→ **Written task**: Copy the text of each item below line for line, keeping every character as it appears. Leave the pictures out of your answer.

-*-*-

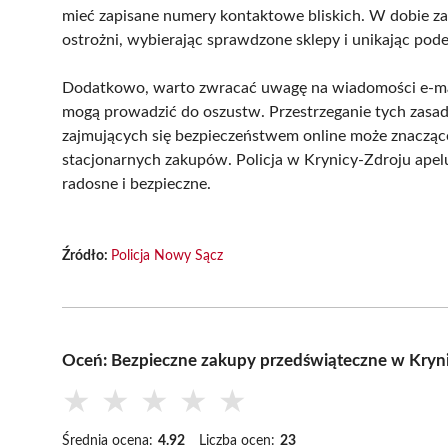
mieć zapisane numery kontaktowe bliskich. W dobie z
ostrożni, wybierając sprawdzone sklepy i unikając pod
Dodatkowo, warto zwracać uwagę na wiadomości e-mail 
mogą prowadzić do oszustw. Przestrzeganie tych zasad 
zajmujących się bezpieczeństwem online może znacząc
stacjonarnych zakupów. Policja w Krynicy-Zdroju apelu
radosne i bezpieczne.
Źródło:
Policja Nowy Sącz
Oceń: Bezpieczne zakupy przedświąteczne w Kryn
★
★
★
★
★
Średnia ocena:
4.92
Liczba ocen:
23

-*-*-

→ **Task answer**:
mieć zapisane numery kontaktowe bliskich. W dobie z
ostrożni, wybierając sprawdzone sklepy i unikając pod
Dodatkowo, warto zwracać uwagę na wiadomości e-mail 
mogą prowadzić do oszustw. Przestrzeganie tych zasad 
zajmujących się bezpieczeństwem online może znacząc
stacjonarnych zakupów. Policja w Krynicy-Zdroju apelu
radosne i bezpieczne.
Źródło:
Policja Nowy Sącz
Oceń: Bezpieczne zakupy przedświąteczne w Kryn
★
★
★
★
★
Średnia ocena:
4.92
Liczba ocen:
23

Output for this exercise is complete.